BRIEF :: Rewrite all of the lines below as a numbered list, leaving out any blank lines.

(Saved data entries)
------------------------

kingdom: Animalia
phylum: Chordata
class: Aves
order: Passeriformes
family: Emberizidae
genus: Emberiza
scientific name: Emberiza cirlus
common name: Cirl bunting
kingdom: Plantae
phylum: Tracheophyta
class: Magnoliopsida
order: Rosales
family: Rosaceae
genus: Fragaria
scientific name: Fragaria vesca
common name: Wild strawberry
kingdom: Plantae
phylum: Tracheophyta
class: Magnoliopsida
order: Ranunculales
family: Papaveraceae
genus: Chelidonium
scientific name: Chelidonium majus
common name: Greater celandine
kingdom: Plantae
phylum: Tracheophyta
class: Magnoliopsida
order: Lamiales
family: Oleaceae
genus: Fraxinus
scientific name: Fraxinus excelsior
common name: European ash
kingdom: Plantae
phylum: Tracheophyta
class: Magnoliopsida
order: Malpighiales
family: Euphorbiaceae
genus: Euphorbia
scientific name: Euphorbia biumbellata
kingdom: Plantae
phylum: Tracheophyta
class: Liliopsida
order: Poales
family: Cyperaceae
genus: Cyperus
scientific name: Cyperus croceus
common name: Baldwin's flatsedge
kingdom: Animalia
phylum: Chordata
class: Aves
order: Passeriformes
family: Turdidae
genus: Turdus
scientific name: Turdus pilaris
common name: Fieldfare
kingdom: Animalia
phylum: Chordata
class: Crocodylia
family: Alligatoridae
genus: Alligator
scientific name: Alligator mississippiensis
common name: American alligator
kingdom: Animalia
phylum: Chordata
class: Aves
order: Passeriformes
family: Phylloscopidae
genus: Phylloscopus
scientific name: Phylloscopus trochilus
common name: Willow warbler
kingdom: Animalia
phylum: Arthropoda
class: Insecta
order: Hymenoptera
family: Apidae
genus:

------------------------

EXERCISE RESPONSE ::
1. kingdom: Animalia
2. phylum: Chordata
3. class: Aves
4. order: Passeriformes
5. family: Emberizidae
6. genus: Emberiza
7. scientific name: Emberiza cirlus
8. common name: Cirl bunting
9. kingdom: Plantae
10. phylum: Tracheophyta
11. class: Magnoliopsida
12. order: Rosales
13. family: Rosaceae
14. genus: Fragaria
15. scientific name: Fragaria vesca
16. common name: Wild strawberry
17. kingdom: Plantae
18. phylum: Tracheophyta
19. class: Magnoliopsida
20. order: Ranunculales
21. family: Papaveraceae
22. genus: Chelidonium
23. scientific name: Chelidonium majus
24. common name: Greater celandine
25. kingdom: Plantae
26. phylum: Tracheophyta
27. class: Magnoliopsida
28. order: Lamiales
29. family: Oleaceae
30. genus: Fraxinus
31. scientific name: Fraxinus excelsior
32. common name: European ash
33. kingdom: Plantae
34. phylum: Tracheophyta
35. class: Magnoliopsida
36. order: Malpighiales
37. family: Euphorbiaceae
38. genus: Euphorbia
39. scientific name: Euphorbia biumbellata
40. kingdom: Plantae
41. phylum: Tracheophyta
42. class: Liliopsida
43. order: Poales
44. family: Cyperaceae
45. genus: Cyperus
46. scientific name: Cyperus croceus
47. common name: Baldwin's flatsedge
48. kingdom: Animalia
49. phylum: Chordata
50. class: Aves
51. order: Passeriformes
52. family: Turdidae
53. genus: Turdus
54. scientific name: Turdus pilaris
55. common name: Fieldfare
56. kingdom: Animalia
57. phylum: Chordata
58. class: Crocodylia
59. family: Alligatoridae
60. genus: Alligator
61. scientific name: Alligator mississippiensis
62. common name: American alligator
63. kingdom: Animalia
64. phylum: Chordata
65. class: Aves
66. order: Passeriformes
67. family: Phylloscopidae
68. genus: Phylloscopus
69. scientific name: Phylloscopus trochilus
70. common name: Willow warbler
71. kingdom: Animalia
72. phylum: Arthropoda
73. class: Insecta
74. order: Hymenoptera
75. family: Apidae
76. genus:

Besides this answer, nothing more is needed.